# Tasks:
1. In the Buffer assignment text, what two conditions end the input loop in main()?
2. Resume the Buffer assignment text after its last line.

# Source passage:

──────────

CST 8152 - Assignment One

Topic: The Buffer data structure.

This page last updated: Sunday September 27, 1998 01:07

Deliverables for this assignment:

  1. Due Date: 12 noon, Monday January 19
  2. Hand in, on paper, the fully documented source listing of your program (including your own .h files).
    The submission must follow the online course submission standards, including an Assignment Submission Label and a Table of Contents.
  3. Include a description or listing of your input test file(s) (and output, if appropriate) showing how you tested your program.  Don't kill a hundred trees; submit descriptions and short excerpts of your testing input and output if the files are large.   Save that paper!

Purpose:

This is a review of C coding style, data structures, and memory management.  It prepares you to better understand the type of internal data structures used by the interpreter you will be building this term.

Instructions:

Complete the following two-part C program and test it thoroughly.

Part 1:
Complete the coding for a "Buffer" data structure and its supporting functions.
Use the function prototypes given below.  Write the associated code.
Part 2:
Use the buffer data structure to prompt and read lines of text from standard input and print the lines and their lengths.  Use the main program and the my_prompt() function prototype exactly as given below.  The input loop in main() will terminate on EOF or the input line "done".
 
When all the lines have been read, print the size of the largest buffer used to handle the input lines.  (See the last printf() statement in the given main() function.)

Part 1: The Buffer Data Structure

Here is the "buffer" data structure:

    typedef struct Buffer {
        char *buf;      /* pointer returned by malloc */
        int maxsize;    /* size of space allocated by malloc */
        int cursize;    /* amount of space currently used */
        int incr;       /* increment to add when growing maxsize */
    } Buffer;

Here are the supporting functions for the buffer data structure:

    static Buffer *bf_alloc( int size, int incr );

        - allocates a new Buffer structure
        - gives the internal buffer the given initial "size"
          using malloc(); copies the given "size" into maxsize
        - saves the value of "incr" in the buffer structure for
          later use by bf_addch()

──────────

# Supplied information:
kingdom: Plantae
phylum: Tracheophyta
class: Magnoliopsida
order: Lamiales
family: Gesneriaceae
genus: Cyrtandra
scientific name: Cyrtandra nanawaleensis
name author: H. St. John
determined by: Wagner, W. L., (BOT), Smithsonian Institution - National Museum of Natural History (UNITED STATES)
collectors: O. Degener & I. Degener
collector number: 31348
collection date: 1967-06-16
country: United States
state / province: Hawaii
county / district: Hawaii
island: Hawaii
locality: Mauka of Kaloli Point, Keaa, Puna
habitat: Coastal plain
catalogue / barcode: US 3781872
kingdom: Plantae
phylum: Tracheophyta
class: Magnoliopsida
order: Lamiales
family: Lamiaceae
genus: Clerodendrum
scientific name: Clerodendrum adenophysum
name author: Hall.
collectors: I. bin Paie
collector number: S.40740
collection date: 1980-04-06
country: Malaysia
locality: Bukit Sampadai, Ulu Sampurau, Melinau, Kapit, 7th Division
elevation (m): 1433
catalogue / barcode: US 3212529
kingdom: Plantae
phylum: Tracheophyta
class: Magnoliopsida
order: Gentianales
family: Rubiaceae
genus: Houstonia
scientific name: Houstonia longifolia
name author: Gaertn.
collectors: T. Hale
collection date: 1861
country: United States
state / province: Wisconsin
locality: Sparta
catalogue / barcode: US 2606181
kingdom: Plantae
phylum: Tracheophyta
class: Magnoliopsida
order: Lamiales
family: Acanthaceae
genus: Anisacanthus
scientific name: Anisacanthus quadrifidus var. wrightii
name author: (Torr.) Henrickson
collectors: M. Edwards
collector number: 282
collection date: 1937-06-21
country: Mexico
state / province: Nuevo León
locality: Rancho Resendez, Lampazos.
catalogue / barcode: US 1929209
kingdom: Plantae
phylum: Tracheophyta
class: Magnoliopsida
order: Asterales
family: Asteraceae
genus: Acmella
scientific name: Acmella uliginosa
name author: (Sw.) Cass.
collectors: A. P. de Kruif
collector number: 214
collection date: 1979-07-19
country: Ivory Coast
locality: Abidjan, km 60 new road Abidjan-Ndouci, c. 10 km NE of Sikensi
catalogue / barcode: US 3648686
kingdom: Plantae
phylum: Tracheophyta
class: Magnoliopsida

──────────

# Responses per task:
1. The loop ends on EOF or on the input line "done".

2.
        - returns a pointer to the buffer structure on success
        - returns NULL on error

    static Buffer *bf_addch( Buffer *buf, char ch );

        - adds the character ch to the end of the given Buffer
        - if the buffer is full, it adds incr bytes to maxsize
          and uses realloc() to make the buffer larger before
          adding the character
        - increments cursize by one to count the character added
        - returns a pointer to the buffer structure on success
        - returns NULL on error

    static void bf_clear( Buffer *buf );

        - re-initializes the given Buffer, such that the next call to
          bf_addch will put the character at the start of the buffer
        - does not alter maxsize, buf, or incr
        - does not need to overwrite the existing contents

    static void bf_valid( Buffer *buf );

        - tests that the given pointer is a valid Buffer
        - are all Buffer values consistent with each other?
        - prints an error message and exits the program on error

    static void bf_free(Buffer *buf);

        - de-allocates the Buffer and any memory it may contain

What value should be passed as incr when calling bf_alloc?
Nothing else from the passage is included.